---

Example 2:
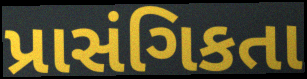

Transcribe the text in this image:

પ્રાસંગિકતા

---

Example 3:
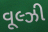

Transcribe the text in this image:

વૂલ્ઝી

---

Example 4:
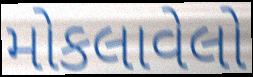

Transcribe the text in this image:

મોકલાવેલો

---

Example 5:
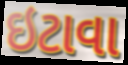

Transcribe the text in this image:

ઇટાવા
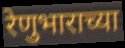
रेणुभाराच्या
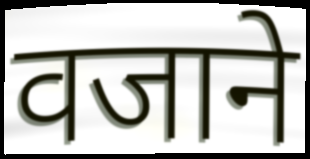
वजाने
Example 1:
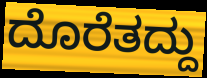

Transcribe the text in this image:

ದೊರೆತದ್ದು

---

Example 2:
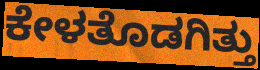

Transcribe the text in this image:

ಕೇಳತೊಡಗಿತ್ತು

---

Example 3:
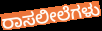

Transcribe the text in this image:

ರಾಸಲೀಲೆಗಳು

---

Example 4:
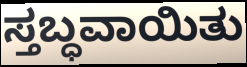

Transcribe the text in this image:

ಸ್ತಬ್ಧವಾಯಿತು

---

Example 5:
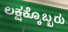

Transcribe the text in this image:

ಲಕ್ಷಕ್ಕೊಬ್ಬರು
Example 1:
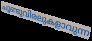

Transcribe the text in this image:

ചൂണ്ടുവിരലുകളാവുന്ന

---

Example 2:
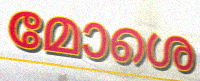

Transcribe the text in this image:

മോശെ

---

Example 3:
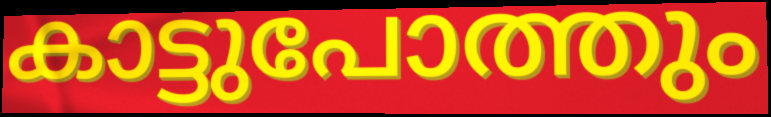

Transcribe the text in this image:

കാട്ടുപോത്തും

━━━━━━━━━━━━━━━━━━━━━━━━━━━━━━

ENUNCIADO
Altere a listagem acima trocando cada ocorrência de "Transcribe" por "Write out" e reproduza-a por inteiro, sem nenhuma outra modificação. Deixe as imagens fora da resposta.

RESPOSTA
---

Example 2:

Write out the text in this image:

પ્રાસંગિકતા

---

Example 3:

Write out the text in this image:

વૂલ્ઝી

---

Example 4:

Write out the text in this image:

મોકલાવેલો

---

Example 5:

Write out the text in this image:

ઇટાવા
रेणुभाराच्या
वजाने
Example 1:

Write out the text in this image:

ದೊರೆತದ್ದು

---

Example 2:

Write out the text in this image:

ಕೇಳತೊಡಗಿತ್ತು

---

Example 3:

Write out the text in this image:

ರಾಸಲೀಲೆಗಳು

---

Example 4:

Write out the text in this image:

ಸ್ತಬ್ಧವಾಯಿತು

---

Example 5:

Write out the text in this image:

ಲಕ್ಷಕ್ಕೊಬ್ಬರು
Example 1:

Write out the text in this image:

ചൂണ്ടുവിരലുകളാവുന്ന

---

Example 2:

Write out the text in this image:

മോശെ

---

Example 3:

Write out the text in this image:

കാട്ടുപോത്തും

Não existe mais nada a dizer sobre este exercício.